With GCC 5.3 the following code compield with -O3 -fma
float mul_add(float a, float b, float c) {
  return a*b + c;
}
produces the following assembly
vfmadd132ss     %xmm1, %xmm2, %xmm0
ret
I noticed GCC doing this with -O3 already in GCC 4.8.
Clang 3.7 with -O3 -mfma produces
vmulss  %xmm1, %xmm0, %xmm0
vaddss  %xmm2, %xmm0, %xmm0
retq
but Clang 3.7 with -Ofast -mfma produces the same code as GCC with -O3 fast.
I am surprised that GCC does with -O3 because from this answer it says
The compiler is not allowed to fuse a separated add and multiply unless you allow for a relaxed floating-point model.
This is because an FMA has only one rounding, while an ADD + MUL has two. So the compiler will violate strict IEEE floating-point behaviour by fusing.
However, from this link it says
Regardless of the value of FLT_EVAL_METHOD, any floating-point expression may be contracted, that is, calculated as if all intermediate results have infinite range and precision.
So now I am confused and concerned.
- Is GCC justified in using FMA with -O3?
- Does fusing violate strict IEEE floating-point behaviour?
- If fusing does violate IEEE floating-point beahviour and since GCC returns __STDC_IEC_559__isn't this a contradiction?
Since FMA can be emulated in software it seems to be there should be two compiler switches for FMA: one to tell the compiler to use FMA in calculations and one to tell the compiler that the hardware has FMA.
Apprently this can be controlled with the option -ffp-contract. With GCC the default is -ffp-contract=fast and with Clang it's not. Other options such as -ffp-contract=on and -ffp-contract=off do no produce the FMA instruction.
For example Clang 3.7 with -O3 -mfma -ffp-contract=fast produces vfmadd132ss.
I checked some permutations of #pragma STDC FP_CONTRACT set to ON and OFF with -ffp-contract set to on, off, and fast. IN all cases I also used -O3 -mfma.
With GCC the answer is simple. #pragma STDC FP_CONTRACT ON or OFF makes no difference. Only -ffp-contract matters.
GCC it uses fma with
- -ffp-contract=fast(default).
With Clang it uses fma
- with -ffp-contract=fast.
- with -ffp-contract=on(default) and#pragma STDC FP_CONTRACT ON(default isOFF).
In other words with Clang you can get fma with #pragma STDC FP_CONTRACT ON (since -ffp-contract=on is the default) or with -ffp-contract=fast. -ffast-math (and hence -Ofast) set -ffp-contract=fast.
I looked into MSVC and ICC.
With MSVC it uses the fma instruction with /O2 /arch:AVX2 /fp:fast. With MSVC /fp:precise is the default.

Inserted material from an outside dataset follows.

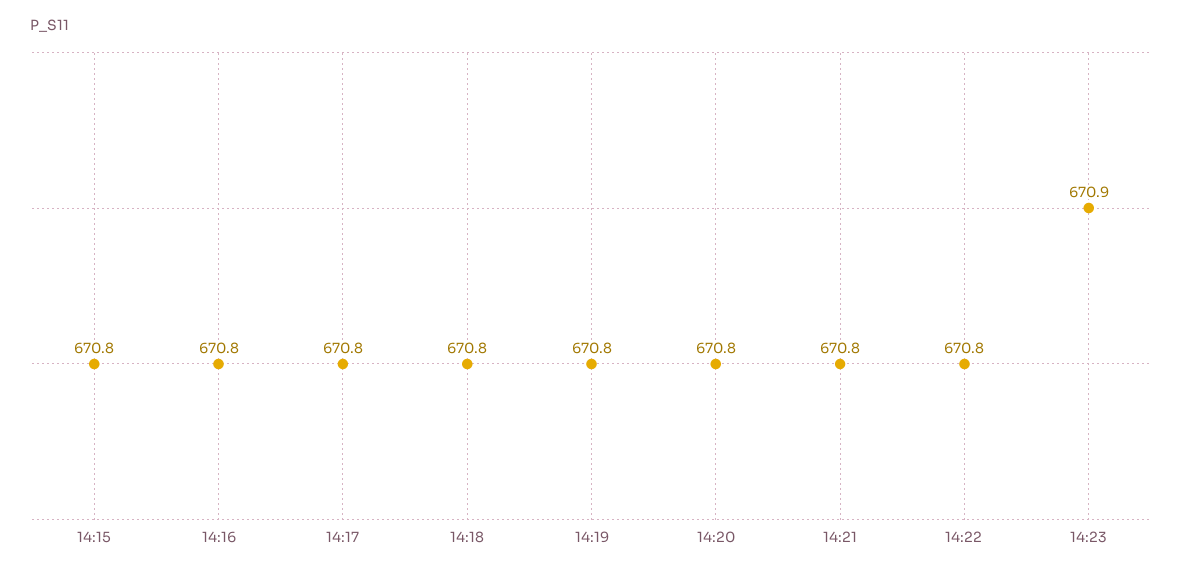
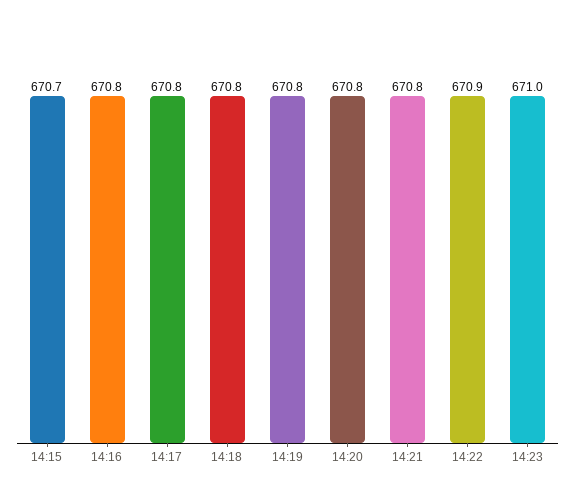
14:15: 670.8 -> 670.7
14:22: 670.8 -> 670.9
14:23: 670.9 -> 671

With ICC it uses fma with -O3 -march=core-avx2 (acctually -O1 is sufficient). This is because by default ICC uses -fp-model fast. But ICC uses fma even with -fp-model precise. To disable fma with ICC use -fp-model strict or -no-fma.
So by default GCC and ICC use fma when fma is enabled (with -mfma for GCC/Clang or -march=core-avx2 with ICC) but Clang and MSVC do not.